Two thousand more natives joined the ranks of Túpac Amaru II’s rebels and they marched towards Cuzco. As they did so, they gained control over several provinces around the city. In the towns of these provinces, where Spaniards ruled, the natives raided Spanish property and killed every Spaniard they saw. To put down the rebellion, in 1780 Colonial Cuzco sent out 1,300 soldiers. These were made up of 578 Hispanics and 722 indigenous loyalists. The two forces met in Sangarara when the rebels won a decisive victory and seized the weapons and supplies of their enemies.
Without authorization from Túpac Amaru II, his indigenous rebels viciously slaughtered all 578 Spanish soldiers. This ended all potential support by Spanish-descended Peruvian-born Creoles and removed any idea of independence from Spain in their minds.
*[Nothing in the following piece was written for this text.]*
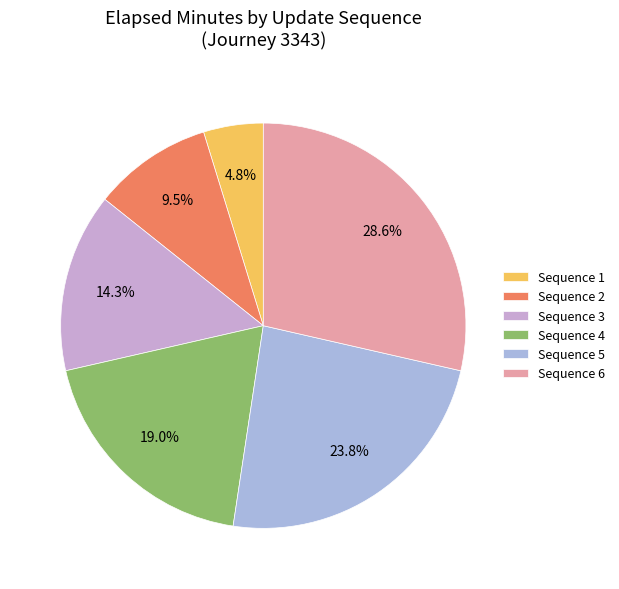

Is it true that Sequence 1 is 17% of the pie?

False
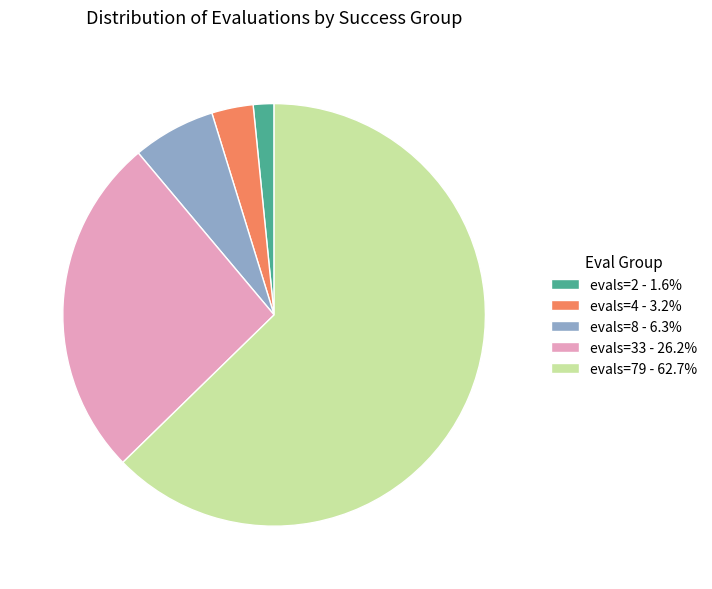

Do evals=2 - 1.6% and evals=8 - 6.3% together represent more than half of the pie?

No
They rallied behind the Spanish vice-royalty. From then on, the rebels suffered a number of defeats, and Cuzco was reinforced by troops sent from Lima. Túpac Amaru II was captured and his rebels defeated. He was taken to Cuzco’s Plaza de Armas and cruelly executed.
Túpac Amaru II's impact on Peru and south America generally was so great that it was the source name of left wing guerilla groups in Uruguay and elsewhere in the 1960s and 1970s. The Tupamaros, also known as the MLN-T (Movimiento de Liberación Nacional-Tupamaros or Tupamaros National Liberation Movement), was a left-wing urban guerrilla group in Uruguay that was inextricably linked to its most important leader, Raúl Sendic, and his brand of social politics. José Mujica, who later became president of Uruguay, was also a member.
The Tupamaros peaked as an insurgent force in 1970 and 1971. During this period they made liberal use of their Cárcel del Pueblo where they held those that they kidnapped and interrogated them, before making the results of these interviews public. A number of these hostages was later ransomed for considerable sums of money, including the Brazilian Consul in Montevideo, Aloysio Dias Gomide. In September 1971 over 100 imprisoned Tupamaros escaped the Punta Carretas prison by digging a hole across their cells and then a tunnel that led from the floor of one ground-level cell to the living room of a nearby home. As a result of this, the government summoned the military to prepare a counter-insurgency campaign to suppress the MLN.
In 1972 the group was quickly crippled by a series of events. First, it had started to engage in political violence since 1970, a choice that weakened its popular support. Second, the group responded to the assassination and/or disappearance of four Tupamaros on the part of illegal parapolice squads with a wave of high-profile assassinations that concentrated political opposition against them. Later on, the MLN directly attacked the military and killed a number of soldiers. The army's response was swift; it included the heavy use of torture and the flipping of high-ranking Tupamaros towards collaborating with them.